Text section:
=== Begin Enclosure ===

J
jonfawkes
Guest
The theory of natural law assumes that our human nature aligns with the divine law. Divine law states that thou shall not murder. It is our natural predilection to strive toward life.Therefore murder is immoral.That is exactly your argument, jon!
Homosexuality does occur in nature but is deemed unnatural. (And this can only be based on “prejudice.”)
[This is your straw man equivocal use of ‘nature/natural/unnatural.’]
The whole of human behavior must be considered “natural” because we are part of nature. (Implied conclusion: there is no place for appeals to “nature” in ethics.)
[Reiteration of the equivocation just mentioned.]
In other words: According to your straw man ‘natural law’ theory, murder occurs in nature (it exists in the observable world [see the definition you posted that says this]); therefore it is natural; therefore it is not immoral [or, if you prefer: therefore there is no way to determine that it is ‘unnatural’ such that ‘unnatural’ should be understood in a morally relevant sense].

=== End Enclosure ===

Study questions:
**A.** Answer these questions about the post on natural law, one per line:
(i) According to the post, what does divine law state?
(ii) What is homosexuality deemed, although it occurs in nature?
(iii) What does the post call the use of "nature/natural/unnatural"?
**B.** Reproduce the post on natural law between "[Reiteration of the" and "morally relevant sense].", inclusive, renaming "straw man" as "caricatured".
**C.** Extend the post on natural law beyond its final sentence.

Material shown:
=== Begin Enclosure ===

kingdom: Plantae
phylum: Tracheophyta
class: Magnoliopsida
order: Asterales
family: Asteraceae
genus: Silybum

=== End Enclosure ===

Answers for this exercise:
**A.**
(i) Thou shall not murder.
(ii) Unnatural.
(iii) A straw man equivocal use.

**B.**
[Reiteration of the equivocation just mentioned.]
In other words: According to your caricatured ‘natural law’ theory, murder occurs in nature (it exists in the observable world [see the definition you posted that says this]); therefore it is natural; therefore it is not immoral [or, if you prefer: therefore there is no way to determine that it is ‘unnatural’ such that ‘unnatural’ should be understood in a morally relevant sense].

**C.**
Please answer this question (you claim that natural law theory is not a good way to determine the morality of an action - so, the burden of proof on you is to show that you have a clue about how natural law theory at least attempts to do this - or you can just confess ignorance and admit that your argument probably is a straw man after all):
Is murder wrong according to natural law theory? Why is it wrong, according to this theory?